There is no doubt that cryptocurrencies are a good investment. But, they are also risky. It’s considered normal for a cryptocurrency to rise by 35% in a day. The price can also fall by a similar value within the same period. By nature, cryptocurrencies have been successful when compared to other assets.
For instance, when stacked up with other asset classes like the stock market, bonds or gold, Bitcoin investors took home a 5,507% return on their investment, per data from YCharts. The total profit earned from Bitcoin from 2011-2020 was about six million percent.
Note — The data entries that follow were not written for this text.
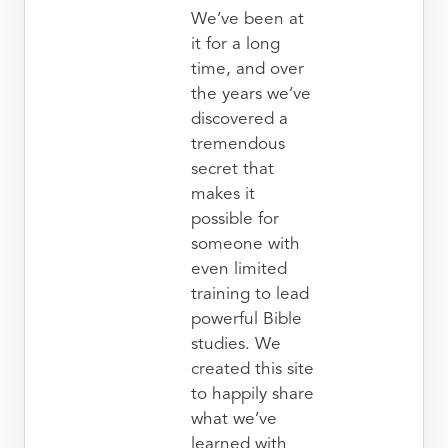
We’ve been at
it for a long
time, and over
the years we’ve
discovered a
tremendous
secret that
makes it
possible for
someone with
even limited
training to lead
powerful Bible
studies. We
created this site
to happily share
what we’ve
learned with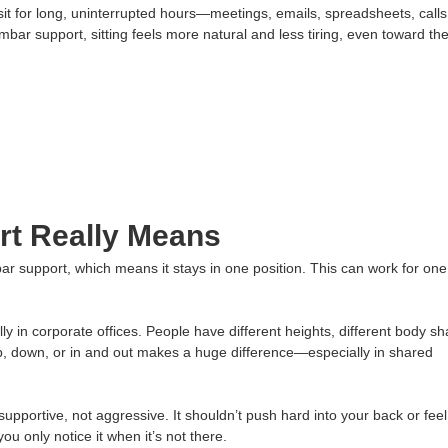
t for long, uninterrupted hours—meetings, emails, spreadsheets, calls
ar support, sitting feels more natural and less tiring, even toward th
t Really Means
ar support, which means it stays in one position. This can work for one
ly in corporate offices. People have different heights, different body s
 up, down, or in and out makes a huge difference—especially in shared
upportive, not aggressive. It shouldn’t push hard into your back or feel
u only notice it when it’s not there.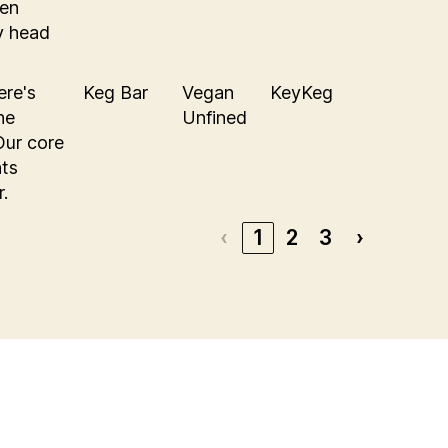
den
hy head
ere's
Keg Bar
Vegan
KeyKeg
he
Unfined
Our core
nts
r.
‹
1
2
3
›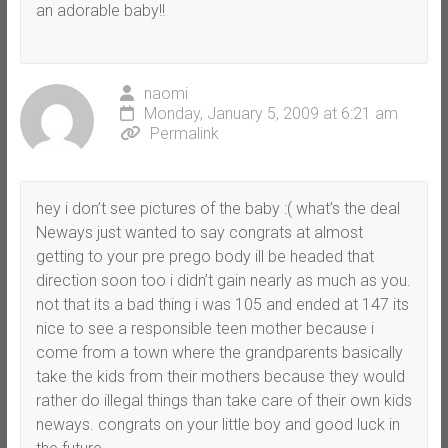
an adorable baby!!
naomi
Monday, January 5, 2009 at 6:21 am
Permalink
hey i don’t see pictures of the baby :( what’s the deal
Neways just wanted to say congrats at almost
getting to your pre prego body ill be headed that
direction soon too i didn’t gain nearly as much as you.
not that its a bad thing i was 105 and ended at 147 its
nice to see a responsible teen mother because i
come from a town where the grandparents basically
take the kids from their mothers because they would
rather do illegal things than take care of their own kids
neways. congrats on your little boy and good luck in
The cryptocurrency market also grew to a market cap of $2.31 trillion, making it larger than the market capitalization of any company, including Apple Inc.’s $2.08 trillion, at the time. The crypto market grew by 851%, from $243 billion in 2020 to a high of $2.31 trillion in May 2021.
Despite these gains, it’s common knowledge that the crypto market crashes from time to time. These price slumps rarely last long due to the volatility of the market. However, when choosing a cryptocurrency to invest in, it’s advisable that you only select assets with strong use cases and fundamentals, like Bitcoin or Ethereum. These assets are bound to post long-term gains irrespective of the general volatility in the market.
How Does Cryptocurrency Gain Value?
Cryptocurrency gains value primarily through the laws of demand and supply. When a coin’s demand starts to soar, its value increases – and vice versa.
This is the primary reason why you might notice slight price variations on exchanges. For instance, the price of Bitcoin on a platform like Binance might be $50,500, while one BTC goes for $50,700 on Coinbase.
Although these variations represent the exchange demand and supply metrics differences, they can be aggregated to find Bitcoin’s true value.
Another factor that affects a cryptocurrency’s value is scarcity. Cryptocurrencies tend to be more valuable once they’re scarce.
For instance, Bitcoin has a hard cap of 21 million, meaning that only 21 million BTC units will ever be produced. Once this happens, Bitcoin becomes increasingly rare and more valuable.
The digital asset’s utility is another factor that affects the value of a cryptocurrency. As the use case for a coin rises, the value would follow suit. Some exchanges offer discounts on trading fees and cash back on their crypto cards to customers who own their native digital assets.
Should I Invest in Cryptocurrency?
Should you invest in crypto? Is cryptocurrency a good investment? The answers to these questions would be dependent on your current situation and your financial goals. Cryptocurrencies are widely seen as the future of money, but the space is still largely unregulated. In some countries, crypto is outlawed. Is cryptocurrency legal in your jurisdiction? These are some of the details you should worry about. The crypto market is also more volatile than traditional stock markets. Before investing in crypto, we recommend learning how the market works, the fundamentals of the digital asset and how to trade cryptocurrency. You can start by reading our guides on Bitcoin and Ethereum.
Conclusion
Cryptocurrencies are taking the world by storm. They’ve gotten the attention of some of the biggest names on Wall Street, and their profiles continue to rise. Whether as an investment or a utility, more people are owning cryptocurrencies by the day. Investing in cryptocurrencies long term can also be profitable. As you take this next step, remember never to invest more than you’re willing to lose.